[Transcribed page contents]
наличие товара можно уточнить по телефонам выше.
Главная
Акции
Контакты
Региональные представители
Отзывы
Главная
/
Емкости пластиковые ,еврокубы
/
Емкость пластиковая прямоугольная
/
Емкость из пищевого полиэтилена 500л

==

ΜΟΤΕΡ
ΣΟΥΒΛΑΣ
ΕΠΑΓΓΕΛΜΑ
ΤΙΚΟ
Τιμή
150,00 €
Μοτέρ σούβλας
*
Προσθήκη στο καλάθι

* DIRECTIONS FOR THIS TASK
Return exactly, and only, the lines above starting at the line that contains "наличие товара можно" and ending at the line that contains "Емкость из пищевого полиэтилена 500л".

* RESPONSE TO THIS EXERCISE
наличие товара можно уточнить по телефонам выше.
Главная
Акции
Контакты
Региональные представители
Отзывы
Главная
/
Емкости пластиковые ,еврокубы
/
Емкость пластиковая прямоугольная
/
Емкость из пищевого полиэтилена 500л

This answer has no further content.